DILIsym has been utilized by our clients for help with their liver safety goals within a number of high profile drug development programs.  Important DILIsym application examples include:

• Comparison across 5 CGRP receptor antagonists molecules for migraine treatment, which supported approval of rimegepant for both acute and preventive treatment of migraine
• Comparison of ubrogepant with prior in-class molecules for DILI potential, which was included in an FDA review of the ubrogepant safety data

• Comparison of lixivaptan’s liver safety profile with tolvaptan, which was submitted to the FDA as part of the new IND application for lixivaptan.   Note that lixivaptan clinical development has subsequently been halted based on a liver safety event in the ALERT clinical trial.  This trial only enrolled patients who had terminated treatment with tolvaptan due to liver toxicity.  Apparently, all but this patient was able to be safely converted to tolvaptan.  The DILIsym prediction that the liver safety of  lixivaptan is much greater than tolvaptan has not been disproven and is actually supported by the ALERT trial.   For additional discussion see Dr. Watkins’ blog post.
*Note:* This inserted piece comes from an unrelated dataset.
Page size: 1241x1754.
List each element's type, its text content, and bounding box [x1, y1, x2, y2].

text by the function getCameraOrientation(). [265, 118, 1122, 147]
• Mechanistic analysis of acetaminophen’s carcinogenic potential, which was submitted to the California Office of Environmental Health Hazard Assessment regarding Proposition 65 as part of the weight of evidence suggesting no cancer risk; FDA agreed
• Mechanistic analyses of the liver safety of remdesivir, tolvaptan, pexidartinib, and TAK-875
• Comparison of the liver safety mechanisms of several macrolide antibiotics as part of the solithromycin new drug application advisory committee meeting
• Liver safety biomarker analyses for entolimod and GGF2
• Dose optimization for a novel antibiotic, BAL30072

Given the high social and economic costs associated with late stage drug failures, the U.S. FDA has been assessing the added value of computer modeling in regulatory decision making as a way of predicting drug safety and efficacy during drug development. A major effort in the Center for Drug Evaluation and Research is the development and use of computer simulations to predict drug toxicity and to understand the mechanisms responsible for unexpected adverse events. Liver and kidney toxicity remain areas in which safety concerns continue to lead to drug failures across all phases of drug development. The FDA was involved in a Cooperative Research and Development Agreement (CRADA) that led to the formation of the DILI-sim Initiative and the ultimate development of the DILIsym software platform. Recently, the FDA renewed their DILIsym licenses package.  A commentary published by employees of the FDA on the DILIsym software praised early examples of DILIsym use and commented on the prospect of future predictions.  Another review paper including an FDA author provided an overview of DILIsym. Finally, a published book edited by an FDA employee included a complete chapter on DILIsym. Many application examples of DILIsym have also been submitted to the FDA, as noted above.  Submissions to the EMA and PMDA have also occurred for some of the same development programs and others.